J&K Bank posts record annual profit of Rs 2363 crore for FY26

The bank’s annual profit rose more than 13 percent year-on-year from Rs 2082 crore recorded in the previous financial year, even after accounting for a one-time impairment provision of Rs 179 crore linked to its investment in J&K Grameen Bank.

Kashmir Impulse Desk

Srinagar, May 6 

Jammu and Kashmir Bank reported its highest-ever annual profit for the financial year 2025-26, posting a net profit of 2363 crore, driven by growth in advances and improved asset quality despite pressure on interest income from lower policy rates.

The bank’s annual profit rose more than 13 percent year-on-year from Rs 2082 crore recorded in the previous financial year, even after accounting for a one-time impairment provision of Rs 179 crore linked to its investment in J&K Grameen Bank.

The lender also posted a record quarterly performance in the January-March quarter, with net profit rising to nearly Rs 800 crore from Rs 585 crore a year earlier, according to financial results approved by its board on Tuesday.

Net interest margin for the year stood at 3.60 percent, while return on assets for the quarter rose to 1.78 percent from 1.44 percent a year earlier. 

The bank’s return on equity for FY26 was recorded at 16.85 percent.

Managing Director and Chief Executive Officer Amitava Chatterjee said the lender delivered record profits for the fourth consecutive year despite geopolitical uncertainties and a challenging local environment.

“Even against a backdrop of geopolitical uncertainties and a demanding local environment, the Bank delivered record profits for the fourth consecutive year,” Chatterjee said in a statement.

He said that lower lending rates following cumulative interest rate cuts by the Reserve Bank of India during 2025 had moderated growth in interest income, while intense competition for deposits increased funding costs.

The bank’s total business grew 13.61 percent year-on-year to Rs 2,90,000 crore as of March 31, 2026. 

Deposits increased 11.3 percent to Rs 1,65,000, while net advances rose 18 percent to Rs 1,23,000 crore.
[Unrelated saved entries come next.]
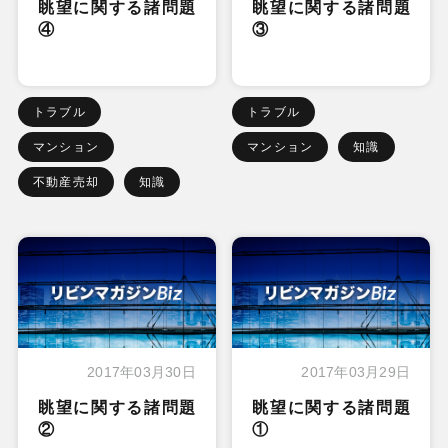
眺望に関する諸問題
眺望に関する諸問題
④
③
トラブル
トラブル
マンション
マンション
知識
不動産売却
知識
2017年03月30日
2017年03月29日
眺望に関する諸問題
眺望に関する諸問題
②
①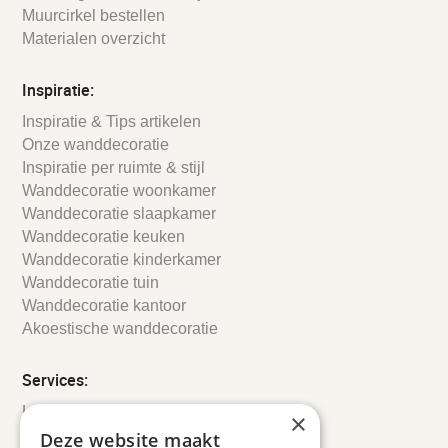
Muurcirkel bestellen
Materialen overzicht
Inspiratie:
Inspiratie & Tips artikelen
Onze wanddecoratie
Inspiratie per ruimte & stijl
Wanddecoratie woonkamer
Wanddecoratie slaapkamer
Wanddecoratie keuken
Wanddecoratie kinderkamer
Wanddecoratie tuin
Wanddecoratie kantoor
Akoestische wanddecoratie
Services:
Leveringsinformatie
×
Retourbeleid
Deze website maakt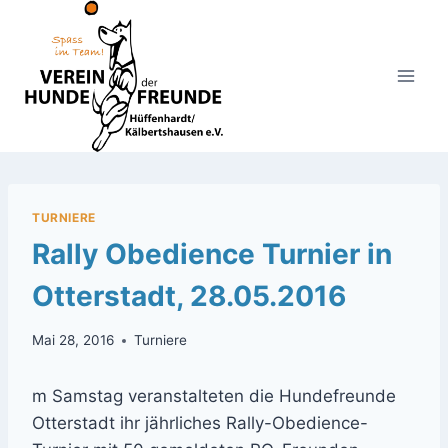
Zum
Inhalt
springen
TURNIERE
Rally Obedience Turnier in
Otterstadt, 28.05.2016
Mai 28, 2016
Turniere
m Samstag veranstalteten die Hundefreunde
Otterstadt ihr jährliches Rally-Obedience-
Its gross non-performing asset ratio improved to 2.5 percent from 3.37 percent a year earlier, while the provision coverage ratio remained above 90 percent.

The bank’s capital adequacy ratio stood at 16.55 percent at the end of March. 

Chatterjee said the bank may consider raising capital during the current financial year in view of expected credit loss norms scheduled to take effect from April 2027.

The lender said it remained focused on expanding retail lending, supporting micro, small and medium enterprises, and increasing credit flow to the agriculture sector, while strengthening its presence in Jammu and Kashmir, Ladakh and other regions of India.